I loaded up my RockMelt, which is a browser based on Chromium core. The player loaded, but only to tell me that I can't view MOG outside US.
I tried Pandora. It's the same. Only they apologize and promise to "set things right" as soon as possible. Instead of insulting you and the browser you use, like MOG does.
Today Diablo Swing Orchestra uploaded their new single exclusively to Spotify. Guess what? US only.
I'll tell you who hurts the music industry the most. Who is responsible for most of intellectual property infringement. It's the copyright holders.
There is NO legal way for me to get the DSO single.
And there's NO way at all for me to see the Garbage playlist. I could find new groups and buy their albums.
With the great number of quality artists and music nowadays the classic market model - record stores and CDs is unsustainable. The price could never be brought down enough to make money. Quite the opposite, price would rise whereas the sales would fall down.
You can see that in CZ. There is no online way to get the albums, which results in monopoly of record stores, pretty much of one record store chain. The albums are, and now I am not kidding at all, up to 10 TIMES AS EXPENSIVE AS IN GB OR US.
I could buy albums from US or pretty much anywhere and get it shipped overseas. The shipping price would be far higher than the price of the album itself, but it would still be a lot cheaper than buying it here.
I support online services such as the aforementioned music ones - Spotify or Pandora and as well the movie services, such as netflix.
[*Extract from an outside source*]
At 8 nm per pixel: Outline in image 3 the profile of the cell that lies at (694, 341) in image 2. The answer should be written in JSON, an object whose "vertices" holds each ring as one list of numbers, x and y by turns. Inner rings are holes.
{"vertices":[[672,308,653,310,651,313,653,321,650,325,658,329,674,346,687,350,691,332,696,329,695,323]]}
I see the future of digital media there. The expenses are far lesser and the margin of the companies behind it is way smaller, which means cheaper and more money for artists.
I am worried, though, that re-writing all the copyright deals or even laws will take a long time. Since this situation is still quite convenient for the record stores owners, we're gonna have to go through a crisis to escape this model.
Expect the high numbers of piracy even rise.
That is, of course, if the service providers based mostly in US won't step up. Which I don't expect to happen anytime in close future, since they have enough troubles now gaining a higher percentage of music/movie sales in US. When there's no room to expand there, they'll move onto smaller markets, such as the European markets are.